Hey everyone. As many of you know, the LR5 Beta has recently been released. This is my first type of editing software beta that I've had the chance to work with. How do they necessarily work? Do I use it like its my primary software (replacing LR4) then once the official release is out I just buy my serial code and "ovula" all my files remain in the software? Sorry I'm a bit confused with all this. Also, if this is the case, what is the best way to transfer all my LR4 Catalogs into LR5?

Sorry if these sound too "beginner" I'm not very familier with betas.


----------



## Mt Spokane Photography (Apr 17, 2013)

Its test software, and may ruin or damage your images. Its not likely, but it does happen.

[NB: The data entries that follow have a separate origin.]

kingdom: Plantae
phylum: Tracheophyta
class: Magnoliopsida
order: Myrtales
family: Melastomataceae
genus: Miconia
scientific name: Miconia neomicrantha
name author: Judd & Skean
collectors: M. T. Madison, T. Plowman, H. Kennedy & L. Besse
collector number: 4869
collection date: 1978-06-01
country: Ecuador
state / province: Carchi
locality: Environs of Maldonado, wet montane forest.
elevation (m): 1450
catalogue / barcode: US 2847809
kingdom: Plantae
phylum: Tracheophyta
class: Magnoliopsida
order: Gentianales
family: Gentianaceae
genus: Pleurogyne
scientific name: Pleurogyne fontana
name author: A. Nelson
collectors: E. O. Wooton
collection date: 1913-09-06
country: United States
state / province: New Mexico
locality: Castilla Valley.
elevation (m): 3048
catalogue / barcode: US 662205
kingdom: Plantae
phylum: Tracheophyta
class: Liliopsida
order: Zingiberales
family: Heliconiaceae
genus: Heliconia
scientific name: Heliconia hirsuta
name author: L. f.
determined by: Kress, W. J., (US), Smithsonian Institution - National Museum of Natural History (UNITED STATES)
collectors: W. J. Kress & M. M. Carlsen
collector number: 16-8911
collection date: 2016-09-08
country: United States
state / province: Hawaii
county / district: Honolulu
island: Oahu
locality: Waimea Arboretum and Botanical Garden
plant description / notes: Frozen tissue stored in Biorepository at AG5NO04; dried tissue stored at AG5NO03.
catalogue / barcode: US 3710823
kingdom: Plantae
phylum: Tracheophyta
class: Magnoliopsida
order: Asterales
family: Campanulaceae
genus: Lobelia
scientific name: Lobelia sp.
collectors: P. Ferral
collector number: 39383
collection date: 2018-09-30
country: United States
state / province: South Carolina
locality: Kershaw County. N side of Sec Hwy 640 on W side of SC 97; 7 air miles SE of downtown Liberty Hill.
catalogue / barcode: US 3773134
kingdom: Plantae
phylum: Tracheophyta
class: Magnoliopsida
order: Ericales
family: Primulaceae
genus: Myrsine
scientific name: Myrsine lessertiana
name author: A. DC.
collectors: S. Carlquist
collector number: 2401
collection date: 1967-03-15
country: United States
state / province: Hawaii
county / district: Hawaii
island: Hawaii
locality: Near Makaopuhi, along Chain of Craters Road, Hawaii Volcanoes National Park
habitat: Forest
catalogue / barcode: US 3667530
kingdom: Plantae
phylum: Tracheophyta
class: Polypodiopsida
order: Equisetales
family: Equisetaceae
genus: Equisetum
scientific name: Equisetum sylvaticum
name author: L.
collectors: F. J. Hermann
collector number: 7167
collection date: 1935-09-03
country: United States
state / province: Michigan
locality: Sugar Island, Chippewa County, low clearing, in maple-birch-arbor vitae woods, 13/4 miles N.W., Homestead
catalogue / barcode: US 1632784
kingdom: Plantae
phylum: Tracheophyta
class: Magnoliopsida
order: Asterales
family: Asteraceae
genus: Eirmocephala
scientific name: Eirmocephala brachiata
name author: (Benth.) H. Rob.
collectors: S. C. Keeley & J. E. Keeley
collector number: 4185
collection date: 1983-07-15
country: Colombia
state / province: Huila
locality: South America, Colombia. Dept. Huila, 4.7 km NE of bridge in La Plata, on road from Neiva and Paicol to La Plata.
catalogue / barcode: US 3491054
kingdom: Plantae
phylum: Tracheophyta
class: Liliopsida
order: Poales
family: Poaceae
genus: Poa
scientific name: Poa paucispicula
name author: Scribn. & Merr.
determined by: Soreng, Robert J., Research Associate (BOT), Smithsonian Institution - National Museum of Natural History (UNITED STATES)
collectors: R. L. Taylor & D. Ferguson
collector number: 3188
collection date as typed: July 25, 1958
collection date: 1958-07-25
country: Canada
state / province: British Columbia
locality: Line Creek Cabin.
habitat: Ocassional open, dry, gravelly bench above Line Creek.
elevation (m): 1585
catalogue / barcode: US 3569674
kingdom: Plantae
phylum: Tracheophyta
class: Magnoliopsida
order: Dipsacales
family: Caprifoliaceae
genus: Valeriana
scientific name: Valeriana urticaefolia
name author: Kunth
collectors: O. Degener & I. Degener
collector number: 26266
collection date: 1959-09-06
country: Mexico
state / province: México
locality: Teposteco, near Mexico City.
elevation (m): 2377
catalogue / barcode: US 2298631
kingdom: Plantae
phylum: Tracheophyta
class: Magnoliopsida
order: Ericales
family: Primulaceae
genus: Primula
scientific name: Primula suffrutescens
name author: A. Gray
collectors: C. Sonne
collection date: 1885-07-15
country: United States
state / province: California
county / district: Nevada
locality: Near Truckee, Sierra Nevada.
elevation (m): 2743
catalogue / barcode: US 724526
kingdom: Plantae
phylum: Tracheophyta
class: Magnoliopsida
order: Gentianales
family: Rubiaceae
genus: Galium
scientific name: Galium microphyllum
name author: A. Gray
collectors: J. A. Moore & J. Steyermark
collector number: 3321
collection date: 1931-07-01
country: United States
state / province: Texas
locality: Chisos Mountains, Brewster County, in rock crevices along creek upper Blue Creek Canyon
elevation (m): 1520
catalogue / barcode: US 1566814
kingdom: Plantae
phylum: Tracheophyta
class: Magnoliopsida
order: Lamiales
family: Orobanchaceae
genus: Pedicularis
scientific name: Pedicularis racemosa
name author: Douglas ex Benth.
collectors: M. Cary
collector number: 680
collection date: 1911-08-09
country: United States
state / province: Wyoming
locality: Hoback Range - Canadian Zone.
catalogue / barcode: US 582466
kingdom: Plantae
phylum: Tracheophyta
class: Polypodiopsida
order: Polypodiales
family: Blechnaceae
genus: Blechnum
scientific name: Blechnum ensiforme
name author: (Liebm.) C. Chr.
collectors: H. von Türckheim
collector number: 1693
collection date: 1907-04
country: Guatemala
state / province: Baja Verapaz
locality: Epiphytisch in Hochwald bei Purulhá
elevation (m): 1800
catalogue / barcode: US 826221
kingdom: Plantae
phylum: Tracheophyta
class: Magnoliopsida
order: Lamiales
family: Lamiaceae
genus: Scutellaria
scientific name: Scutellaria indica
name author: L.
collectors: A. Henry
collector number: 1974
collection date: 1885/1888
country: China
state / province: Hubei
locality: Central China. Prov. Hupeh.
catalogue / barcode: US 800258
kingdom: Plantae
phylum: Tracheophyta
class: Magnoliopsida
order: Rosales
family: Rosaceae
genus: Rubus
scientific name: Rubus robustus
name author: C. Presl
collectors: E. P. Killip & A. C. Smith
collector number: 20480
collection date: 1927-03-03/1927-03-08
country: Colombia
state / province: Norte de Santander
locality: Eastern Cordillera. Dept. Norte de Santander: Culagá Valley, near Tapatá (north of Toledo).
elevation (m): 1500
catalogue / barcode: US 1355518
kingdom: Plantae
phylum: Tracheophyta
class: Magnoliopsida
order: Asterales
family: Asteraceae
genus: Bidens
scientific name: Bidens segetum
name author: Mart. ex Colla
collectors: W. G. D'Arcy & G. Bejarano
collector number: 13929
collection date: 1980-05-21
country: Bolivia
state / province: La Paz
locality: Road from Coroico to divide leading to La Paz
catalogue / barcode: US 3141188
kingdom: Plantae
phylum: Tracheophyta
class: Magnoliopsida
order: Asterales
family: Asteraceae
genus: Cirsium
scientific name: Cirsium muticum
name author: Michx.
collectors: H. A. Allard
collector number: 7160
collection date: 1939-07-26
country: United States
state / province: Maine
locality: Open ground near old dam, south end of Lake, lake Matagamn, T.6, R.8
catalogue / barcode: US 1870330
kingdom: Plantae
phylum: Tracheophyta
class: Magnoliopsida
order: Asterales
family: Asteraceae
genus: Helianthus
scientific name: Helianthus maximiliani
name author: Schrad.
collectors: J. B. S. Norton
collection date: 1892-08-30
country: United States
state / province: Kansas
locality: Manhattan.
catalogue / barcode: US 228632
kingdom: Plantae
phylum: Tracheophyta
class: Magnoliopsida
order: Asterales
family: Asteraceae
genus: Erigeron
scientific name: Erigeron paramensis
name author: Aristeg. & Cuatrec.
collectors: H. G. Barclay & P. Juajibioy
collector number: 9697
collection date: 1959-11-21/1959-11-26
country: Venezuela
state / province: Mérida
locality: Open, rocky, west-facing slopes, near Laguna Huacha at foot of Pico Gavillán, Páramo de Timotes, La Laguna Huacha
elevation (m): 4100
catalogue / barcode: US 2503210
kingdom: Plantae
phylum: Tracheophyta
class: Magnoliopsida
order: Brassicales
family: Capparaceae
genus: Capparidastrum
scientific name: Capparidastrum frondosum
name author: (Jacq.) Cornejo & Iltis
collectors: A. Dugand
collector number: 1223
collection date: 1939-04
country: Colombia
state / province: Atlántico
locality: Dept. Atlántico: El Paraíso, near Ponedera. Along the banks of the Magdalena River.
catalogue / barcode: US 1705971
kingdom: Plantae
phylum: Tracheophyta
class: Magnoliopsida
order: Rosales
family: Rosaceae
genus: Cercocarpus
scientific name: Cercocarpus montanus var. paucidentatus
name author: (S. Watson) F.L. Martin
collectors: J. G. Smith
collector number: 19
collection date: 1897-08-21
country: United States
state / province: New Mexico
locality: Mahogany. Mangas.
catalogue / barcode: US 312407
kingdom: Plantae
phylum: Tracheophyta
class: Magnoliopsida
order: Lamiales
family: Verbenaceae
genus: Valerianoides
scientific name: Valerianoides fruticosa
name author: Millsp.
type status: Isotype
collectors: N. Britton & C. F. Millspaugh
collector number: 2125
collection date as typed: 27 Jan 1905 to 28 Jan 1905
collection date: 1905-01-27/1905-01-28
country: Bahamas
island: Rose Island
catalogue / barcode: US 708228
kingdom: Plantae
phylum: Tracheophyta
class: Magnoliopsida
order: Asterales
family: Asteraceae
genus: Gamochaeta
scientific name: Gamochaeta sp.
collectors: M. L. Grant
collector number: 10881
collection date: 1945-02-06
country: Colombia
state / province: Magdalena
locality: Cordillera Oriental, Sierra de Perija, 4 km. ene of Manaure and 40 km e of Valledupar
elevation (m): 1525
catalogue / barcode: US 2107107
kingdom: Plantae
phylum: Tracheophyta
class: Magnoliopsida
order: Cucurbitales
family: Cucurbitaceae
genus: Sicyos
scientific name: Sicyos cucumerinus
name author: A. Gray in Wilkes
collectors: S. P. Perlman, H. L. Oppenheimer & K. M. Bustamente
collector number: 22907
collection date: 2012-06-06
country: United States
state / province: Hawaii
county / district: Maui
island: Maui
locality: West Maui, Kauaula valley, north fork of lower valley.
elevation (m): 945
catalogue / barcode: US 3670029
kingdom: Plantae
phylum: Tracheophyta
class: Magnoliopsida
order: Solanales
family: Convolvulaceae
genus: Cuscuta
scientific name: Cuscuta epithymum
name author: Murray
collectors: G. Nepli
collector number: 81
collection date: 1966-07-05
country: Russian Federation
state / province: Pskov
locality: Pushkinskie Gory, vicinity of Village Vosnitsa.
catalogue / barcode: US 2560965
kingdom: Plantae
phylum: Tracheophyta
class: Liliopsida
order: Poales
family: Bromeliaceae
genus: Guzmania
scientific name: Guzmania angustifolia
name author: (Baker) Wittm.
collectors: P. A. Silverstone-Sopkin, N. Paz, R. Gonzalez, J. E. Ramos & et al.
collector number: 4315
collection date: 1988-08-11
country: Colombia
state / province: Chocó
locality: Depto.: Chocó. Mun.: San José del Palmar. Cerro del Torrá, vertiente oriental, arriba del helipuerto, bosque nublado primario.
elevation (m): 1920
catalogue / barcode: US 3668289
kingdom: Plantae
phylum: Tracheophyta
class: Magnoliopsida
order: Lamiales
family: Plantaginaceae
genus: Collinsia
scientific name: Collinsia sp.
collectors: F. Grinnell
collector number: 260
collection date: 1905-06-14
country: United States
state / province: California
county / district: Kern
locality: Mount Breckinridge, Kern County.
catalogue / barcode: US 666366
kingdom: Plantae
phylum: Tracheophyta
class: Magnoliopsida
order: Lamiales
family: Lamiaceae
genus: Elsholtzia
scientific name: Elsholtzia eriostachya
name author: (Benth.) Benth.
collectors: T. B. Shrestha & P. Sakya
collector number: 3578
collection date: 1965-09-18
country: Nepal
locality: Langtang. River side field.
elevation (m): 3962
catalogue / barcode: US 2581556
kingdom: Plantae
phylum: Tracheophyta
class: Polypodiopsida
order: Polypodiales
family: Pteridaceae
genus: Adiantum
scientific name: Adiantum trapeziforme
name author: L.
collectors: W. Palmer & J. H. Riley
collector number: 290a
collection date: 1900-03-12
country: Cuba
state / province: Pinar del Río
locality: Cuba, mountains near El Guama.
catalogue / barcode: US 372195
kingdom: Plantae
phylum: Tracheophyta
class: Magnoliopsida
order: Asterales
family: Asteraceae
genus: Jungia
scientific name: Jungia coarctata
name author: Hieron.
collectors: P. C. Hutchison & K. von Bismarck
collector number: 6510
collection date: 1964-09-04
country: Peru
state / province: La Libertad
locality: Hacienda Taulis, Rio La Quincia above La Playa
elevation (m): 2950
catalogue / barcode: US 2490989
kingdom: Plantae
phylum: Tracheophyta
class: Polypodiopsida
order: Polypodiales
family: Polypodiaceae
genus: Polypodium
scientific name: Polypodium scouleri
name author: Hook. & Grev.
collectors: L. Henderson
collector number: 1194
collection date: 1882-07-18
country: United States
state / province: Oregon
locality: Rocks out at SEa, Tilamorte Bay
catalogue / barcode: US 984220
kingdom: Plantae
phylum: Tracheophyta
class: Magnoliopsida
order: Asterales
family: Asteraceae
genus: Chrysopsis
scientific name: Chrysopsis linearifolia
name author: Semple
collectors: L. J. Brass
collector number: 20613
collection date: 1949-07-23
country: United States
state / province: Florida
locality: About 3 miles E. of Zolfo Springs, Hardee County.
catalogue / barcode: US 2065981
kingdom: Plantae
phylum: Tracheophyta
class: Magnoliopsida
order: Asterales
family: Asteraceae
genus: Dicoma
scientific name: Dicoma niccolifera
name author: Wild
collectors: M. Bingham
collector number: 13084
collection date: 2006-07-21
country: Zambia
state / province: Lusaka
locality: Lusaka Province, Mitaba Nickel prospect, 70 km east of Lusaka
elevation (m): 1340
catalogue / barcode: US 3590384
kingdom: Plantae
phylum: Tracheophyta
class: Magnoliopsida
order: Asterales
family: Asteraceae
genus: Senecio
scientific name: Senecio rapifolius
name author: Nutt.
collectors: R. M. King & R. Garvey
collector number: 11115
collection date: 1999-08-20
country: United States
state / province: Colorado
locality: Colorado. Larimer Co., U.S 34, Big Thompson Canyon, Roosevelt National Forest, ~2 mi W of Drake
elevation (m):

Using it as primary software you depend on might bite you. Also, it will expire, and you will lose all your edits unless you buy the finished version, so unless you plan on buying Version 5, just use it to test it.

You can play with it, but make sure your images are all safely backed up.


----------



## Wildfire (Apr 17, 2013)

Since LR5 now has a public beta release, it's probably in the very late stages of development. Adobe is just using this final beta to track down and fix any possible bugs or incompatibilities they couldn't find or reproduce in a smaller testing environment.

Although the purpose of the beta is to gather data about bugs, crashes, and compatibility issues, chances are most people will have no problem running it, and it will pretty much act the same as the final version. But yes, you will have to purchase the full version to continue using it once the beta period ends.


----------



## RGF (Apr 19, 2013)

Software goes through a series of testing.

Early is alpha testing, real prototype stuff.

Then beta where it is being checked for stability and usability. Adobe and trusted tester had been pounding on LR for a while now, the public beta is simply a final check to catch more subtle errors and incompatibilities.


----------